Donatella Arpaia's Meatballs
- 1/2 small loaf stale Italian bread, torn into 21/2-in chunks
- 1/2 lb. 80% lean ground beef
- 1/2 lb. ground veal
- 21/2 cloves garlic, coarsely chopped
- 1/4 cup finely chopped flat-leaf parsley
- 1 egg, lightly beaten
- 1/2 cup grated Parmigiano-Reggiano cheese
- Kosher salt and pepper
- 4-5 cups your favorite marinara sauce
1. Soak bread in warm water to cover for 5 minutes. Squeeze chunks gently to remove excess water. Place in a large bowl. Add beef, veal, garlic, parsley, egg and cheese. Season with salt and pepper. Knead mixture with hands for a full 5 minutes until combined. Shape a heaping tbsp. of meat into a ball. Repeat.

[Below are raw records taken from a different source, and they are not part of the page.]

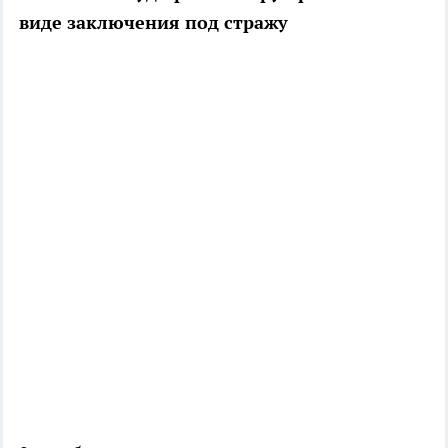
виде заключения под стражу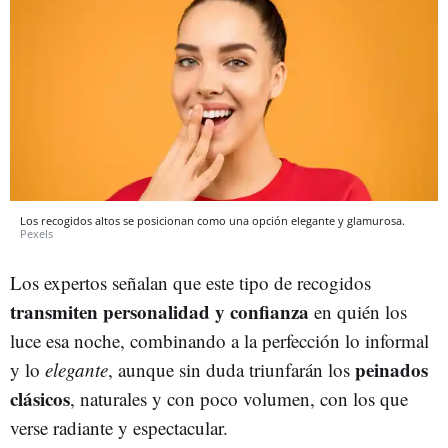
Los recogidos altos se posicionan como una opción elegante y glamurosa.
Pexels
Los expertos señalan que este tipo de recogidos
transmiten personalidad y confianza
en quién los
luce esa noche, combinando a la perfección lo informal
peinados
y lo
elegante
, aunque sin duda triunfarán los
clásicos
, naturales y con poco volumen, con los que
verse radiante y espectacular.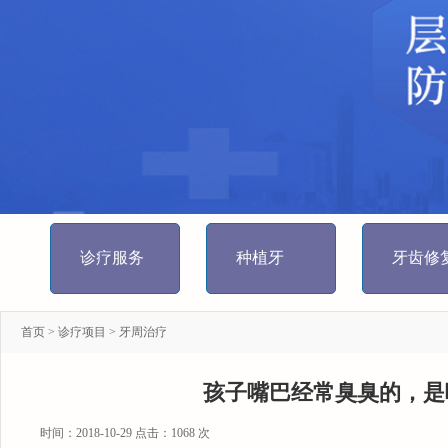
诊疗服务
种植牙
牙齿修
首页
>
诊疗项目
>
牙周治疗
孩子嘴巴经常臭臭的，是
时间：2018-10-29 点击：
1068 次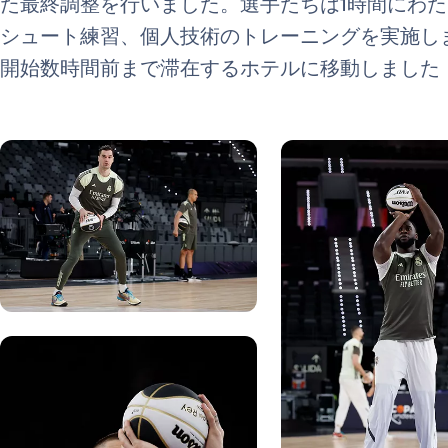
た最終調整を行いました。選手たちは1時間にわ
シュート練習、個人技術のトレーニングを実施し
開始数時間前まで滞在するホテルに移動しました（19:
写真：Real Madrid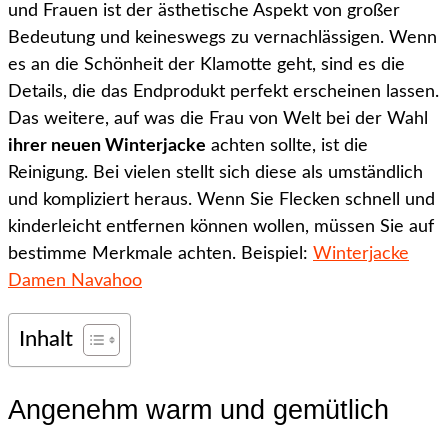
und Frauen ist der ästhetische Aspekt von großer
Bedeutung und keineswegs zu vernachlässigen. Wenn
es an die Schönheit der Klamotte geht, sind es die
Details, die das Endprodukt perfekt erscheinen lassen.
Das weitere, auf was die Frau von Welt bei der Wahl
ihrer neuen Winterjacke
achten sollte, ist die
Reinigung. Bei vielen stellt sich diese als umständlich
und kompliziert heraus. Wenn Sie Flecken schnell und
kinderleicht entfernen können wollen, müssen Sie auf
bestimme Merkmale achten. Beispiel:
Winterjacke
Damen Navahoo
Inhalt
Angenehm warm und gemütlich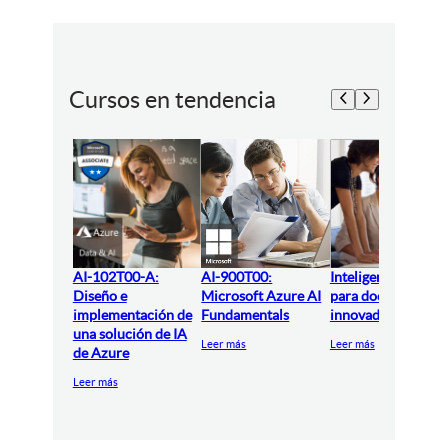
Cursos en tendencia
AI-102T00-A:
AI-900T00:
Inteligencia artifici
Diseño e
Microsoft Azure AI
para docentes
implementación de
Fundamentals
innovadores
una solución de IA
Leer más
Leer más
de Azure
Leer más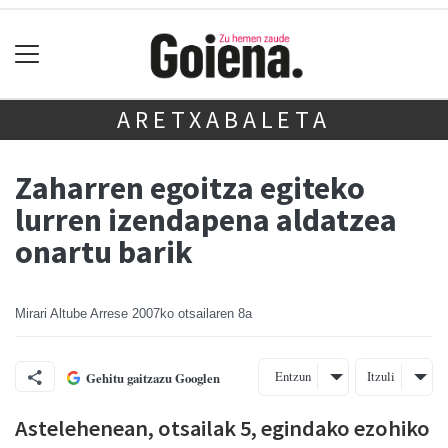
ARETXABALETA
Zaharren egoitza egiteko
lurren izendapena aldatzea
onartu barik
Mirari Altube Arrese
2007ko otsailaren 8a
Entzun
Itzuli
Gehitu gaitzazu Googlen
Astelehenean, otsailak 5, egindako ezohiko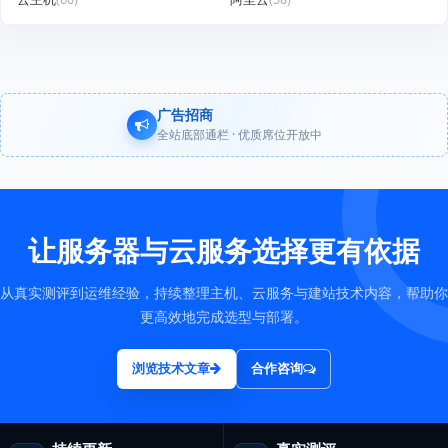
广告招商
全站底部通栏 · 优质席位开放中
让服务器与云服务选择更有依据
从真实测评到运维经验，持续整理主机、云服务与建站技术内容，帮助你
更高效地完成选型与部署。
浏览技术文章
合作咨询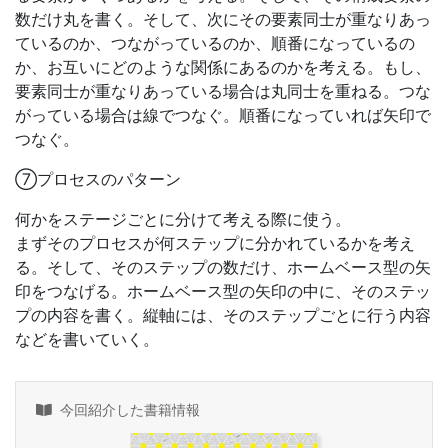
数だけ丸を書く。そして、次にその要素同士が重なりあっ
ているのか、つながっているのか、順番になっているの
か、お互いにどのような関係にあるのかを考える。もし、
要素同士が重なりあっている場合は丸同士を重ねる。つな
がっている場合は線でつなぐ。順番になっていれば矢印で
つなぐ。
⑦プロセスのパターン
何かをステージごとに分けて考える際に使う。
まずそのプロセスが何ステップに分かれているかを考え
る。そして、そのステップの数だけ、ホームベース型の矢
印をつなげる。ホームベース型の矢印の中に、そのステッ
プの内容を書く。縦軸には、そのステップごとに行う内容
などを書いていく。
今回紹介した書籍情報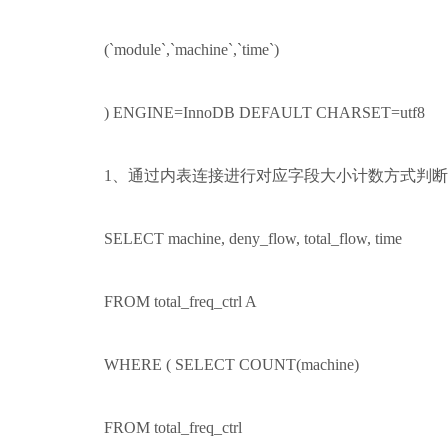
(`module`,`machine`,`time`)
) ENGINE=InnoDB DEFAULT CHARSET=utf8
1、通过内表连接进行对应字段大小计数方式判断该条
SELECT machine, deny_flow, total_flow, time
FROM total_freq_ctrl A
WHERE ( SELECT COUNT(machine)
FROM total_freq_ctrl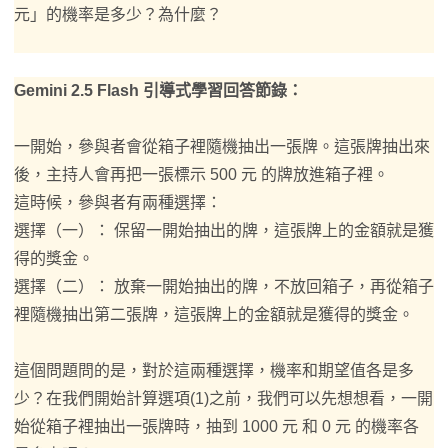
元」的機率是多少？為什麼？
Gemini 2.5 Flash 引導式學習回答節錄：
一開始，參與者會從箱子裡隨機抽出一張牌。這張牌抽出來
後，主持人會再把一張標示 500 元 的牌放進箱子裡。
這時候，參與者有兩種選擇：
選擇（一）： 保留一開始抽出的牌，這張牌上的金額就是獲
得的獎金。
選擇（二）： 放棄一開始抽出的牌，不放回箱子，再從箱子
裡隨機抽出第二張牌，這張牌上的金額就是獲得的獎金。
這個問題問的是，對於這兩種選擇，機率和期望值各是多
少？在我們開始計算選項(1)之前，我們可以先想想看，一開
始從箱子裡抽出一張牌時，抽到 1000 元 和 0 元 的機率各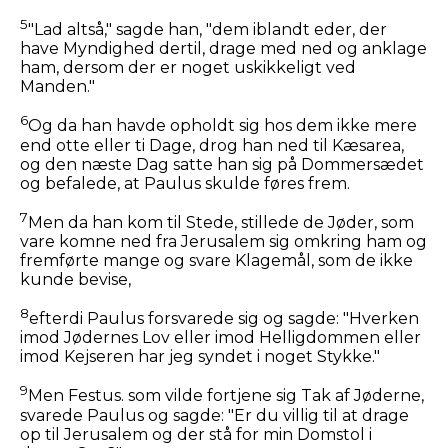
5
"Lad altså," sagde han, "dem iblandt eder, der
have Myndighed dertil, drage med ned og anklage
ham, dersom der er noget uskikkeligt ved
Manden."
6
Og da han havde opholdt sig hos dem ikke mere
end otte eller ti Dage, drog han ned til Kæsarea,
og den næste Dag satte han sig på Dommersædet
og befalede, at Paulus skulde føres frem.
7
Men da han kom til Stede, stillede de Jøder, som
vare komne ned fra Jerusalem sig omkring ham og
fremførte mange og svare Klagemål, som de ikke
kunde bevise,
8
efterdi Paulus forsvarede sig og sagde: "Hverken
imod Jødernes Lov eller imod Helligdommen eller
imod Kejseren har jeg syndet i noget Stykke."
9
Men Festus. som vilde fortjene sig Tak af Jøderne,
svarede Paulus og sagde: "Er du villig til at drage
op til Jerusalem og der stå for min Domstol i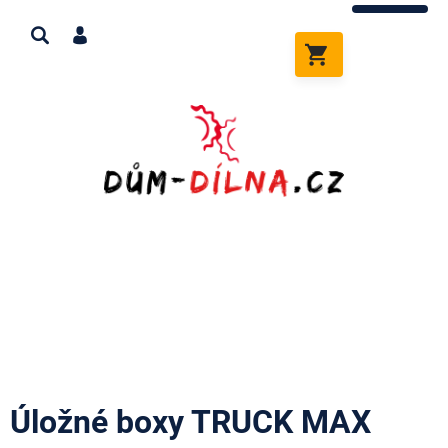
Přejít
na
obsah
NÁKUPNÍ
KOŠÍK
Úložné boxy TRUCK MAX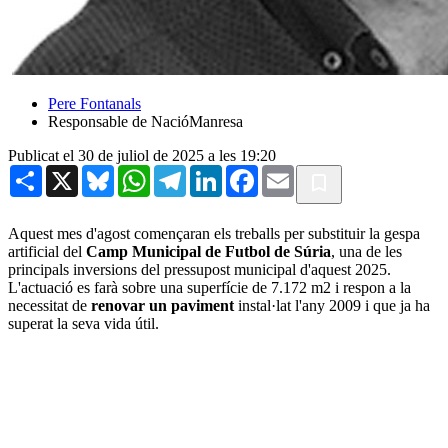
Pere Fontanals
Responsable de NacióManresa
Publicat el 30 de juliol de 2025 a les 19:20
Share
X
Bluesky
WhatsApp
Telegram
LinkedIn
Facebook
Email
Aquest mes d'agost començaran els treballs per substituir la gespa
artificial del
Camp Municipal de Futbol de Súria
, una de les
principals inversions del pressupost municipal d'aquest 2025.
L'actuació es farà sobre una superfície de 7.172 m2 i respon a la
necessitat de
renovar un paviment
instal·lat l'any 2009 i que ja ha
superat la seva vida útil.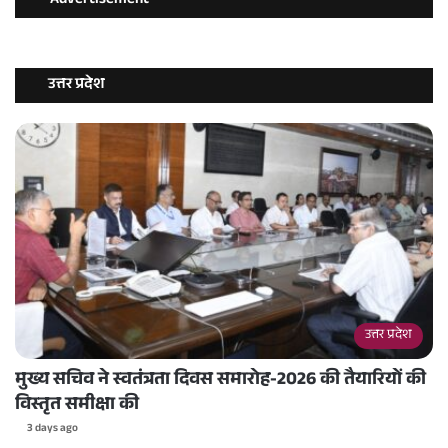
Advertisement
उत्तर प्रदेश
उत्तर प्रदेश
मुख्य सचिव ने स्वतंत्रता दिवस समारोह-2026 की तैयारियों की
विस्तृत समीक्षा की
3 days ago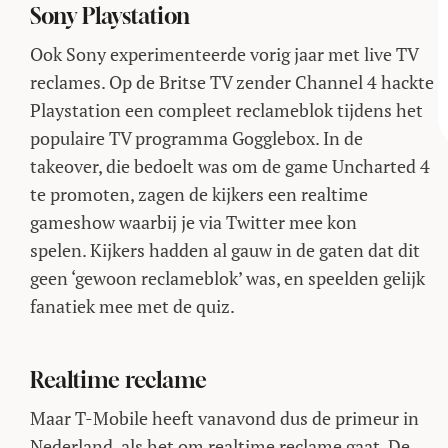
Sony Playstation
Ook Sony experimenteerde vorig jaar met live TV
reclames. Op de Britse TV zender Channel 4 hackte
Playstation een compleet reclameblok tijdens het
populaire TV programma Gogglebox. In de
takeover, die bedoelt was om de game Uncharted 4
te promoten, zagen de kijkers een realtime
gameshow waarbij je via Twitter mee kon
spelen. Kijkers hadden al gauw in de gaten dat dit
geen ‘gewoon reclameblok’ was, en speelden gelijk
fanatiek mee met de quiz.
Realtime reclame
Maar T-Mobile heeft vanavond dus de primeur in
Nederland, als het om realtime reclame gaat. De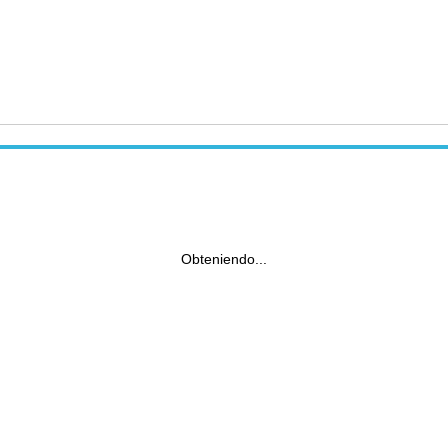
Obteniendo...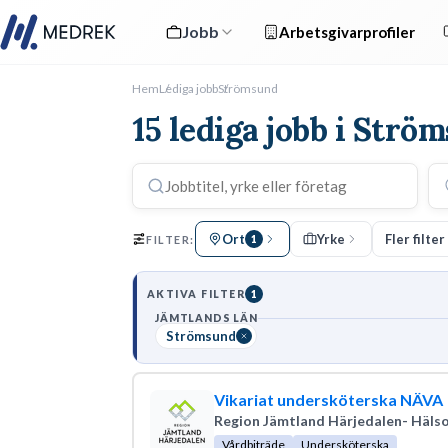
Jobb
Arbetsgivarprofiler
Hem
Lediga jobb
Strömsund
15 lediga jobb i Strö
Ort
Yrke
Fler filter
FILTER:
1
AKTIVA FILTER
1
JÄMTLANDS LÄN
Strömsund
Vikariat undersköterska NÄVA
Region Jämtland Härjedalen- Hälso
Vårdbiträde
Undersköterska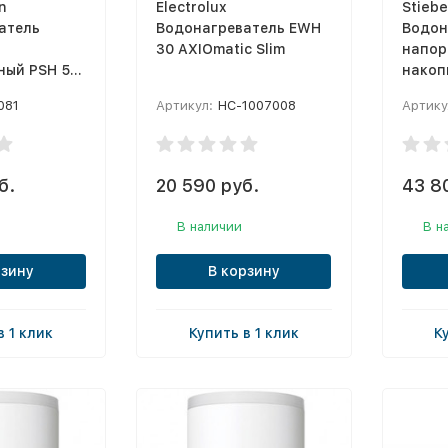
n
Electrolux
Stiebe
атель
Водонагреватель EWH
Водон
30 AXIOmatic Slim
напор
ный PSH 50
накоп
Trend
081
Артикул:
НС-1007008
Артику
б.
20 590 руб.
43 8
В наличии
В н
рзину
В корзину
в 1 клик
Купить в 1 клик
К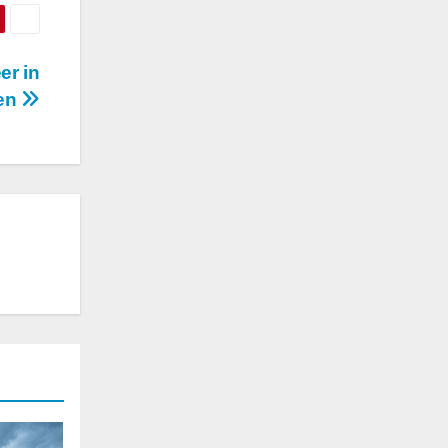
er in
ren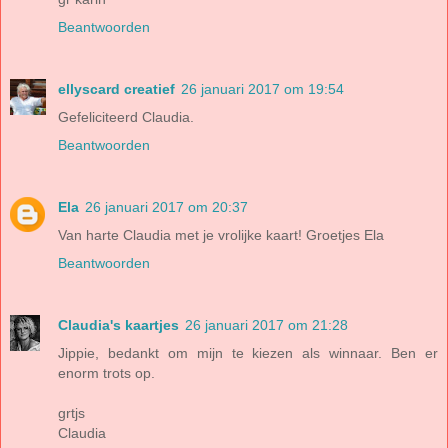
Beantwoorden
ellyscard creatief
26 januari 2017 om 19:54
Gefeliciteerd Claudia.
Beantwoorden
Ela
26 januari 2017 om 20:37
Van harte Claudia met je vrolijke kaart! Groetjes Ela
Beantwoorden
Claudia's kaartjes
26 januari 2017 om 21:28
Jippie, bedankt om mijn te kiezen als winnaar. Ben er
enorm trots op.
grtjs
Claudia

2. Fill a 10-inch skillet halfway with canola oil and cook over high heat. Gently slide 8 to 10 meatballs at a time into skillet. Reduce heat to medium and fry, turning once, about 6 to 7 minutes on each side. Using a slotted spoon, transfer meatballs to a bowl. Heat meatballs in sauce for 20 minutes. Serve with spaghetti.